The Future of Work: Keith Hancock Lecture at ANU

I’ll be giving a public lecture on The Future of Work at ANU on 6 March. It’s the Keith Hancock* lecture, sponsored by the Academy of the Social Sciences in Australia, in honour of one our great labour economists. Details are here . An outline

The outcomes of technological change are affected by the interaction of changes in the regulation of labour markets and the stance of public policy. For the last 40 years, changes in labour market regulation have been almost uniformly anti-union and anti-worker, while public policy has been premised on the desirability of reducing wages. Until and unless the stance of public policy changes, technological change will be experienced by workers as harmful disruption. Used in a socially desirable way, however, technological change offers the potential for a radical improvement in work-life balance.

I’ll be giving the same talk at UQ in April (details TBA).


  • Just to confuse things, the Australian Academy of the Humanities sponsors the Sir Keith Hancock Lecture in honour of one of our most famous historians.

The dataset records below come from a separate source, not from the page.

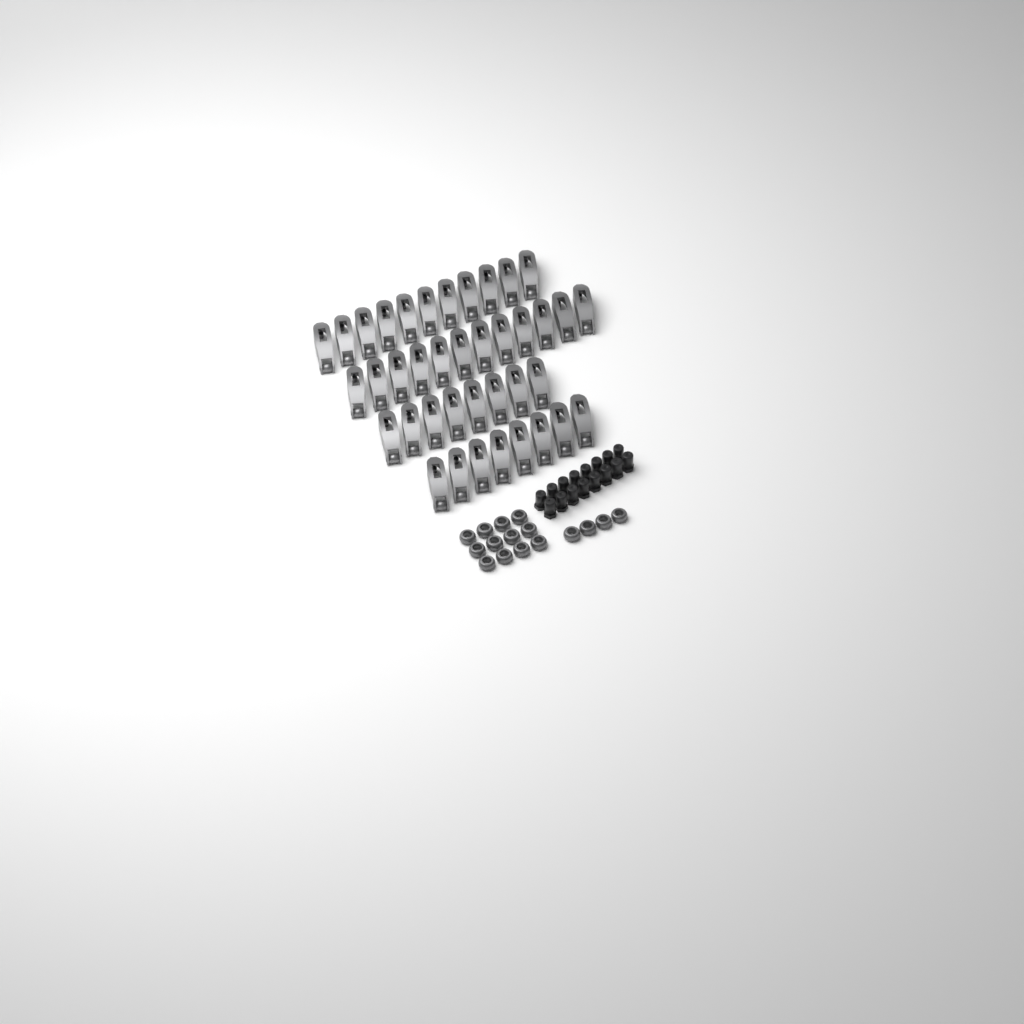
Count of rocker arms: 39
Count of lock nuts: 16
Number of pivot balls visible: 16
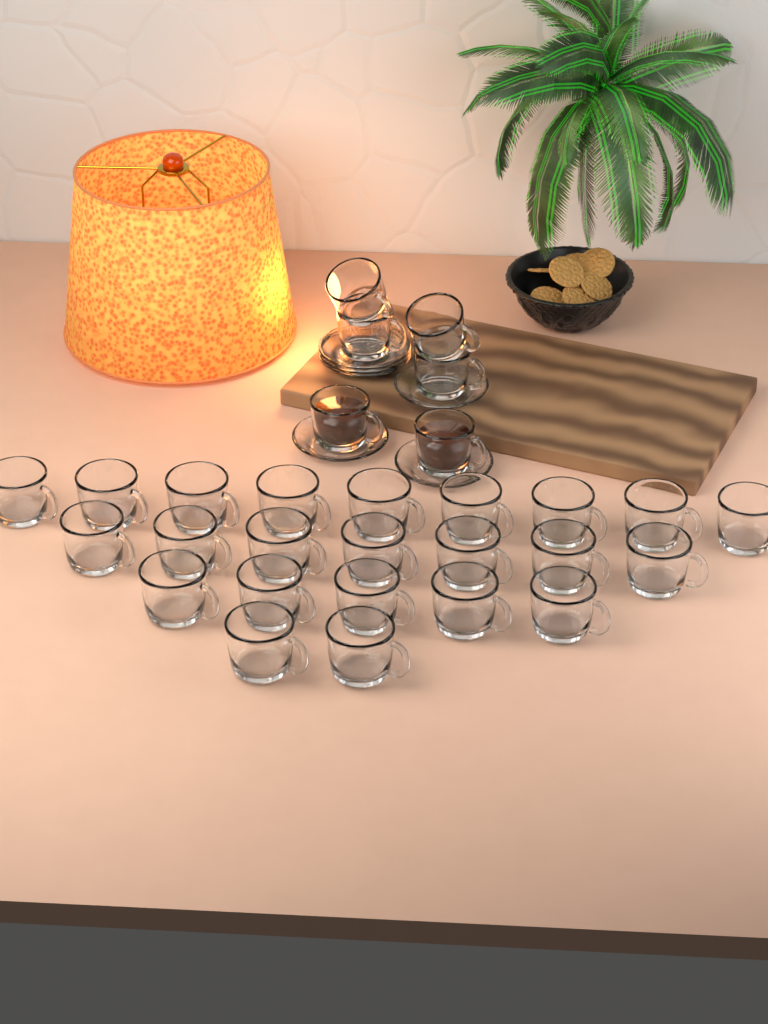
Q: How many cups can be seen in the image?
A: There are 29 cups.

3 thoughts on “The Future of Work: Keith Hancock Lecture at ANU

  1. Every since the Wage-Price spiral shock in the mid to late 1980s, Labour Policy has become a one sided policy arm. There was mergers of unions, wage indexation, enterprise bargaining and even deregistration of union militants. And that was under a ALP government. The Liberals thought this a good trend to boost so they brought in Workchoices. It turned out to be a bridge too far for a business orientated party, but workers still got the message. Under the present Coalition government temporary work visas are used to flood the labour market. Like all its economic policy outcomes, the Coalition goes for supply side options. This has led to wage growth stagnation! Now the wage-price spiral is a downwards influencer. As much as all this is a very simple outline, it does in some way support what Professor Quiggin has outlined. As a Keynesian economists, who studied Labour Economics at the UNSW, I know that national labour markets have a demand side as well as a supply side. Apart from the kinked demand curve, the labour market is affected by the natural law of demand. To ignore demand factors is to miss opportunities for microeconomic reform in the labour market.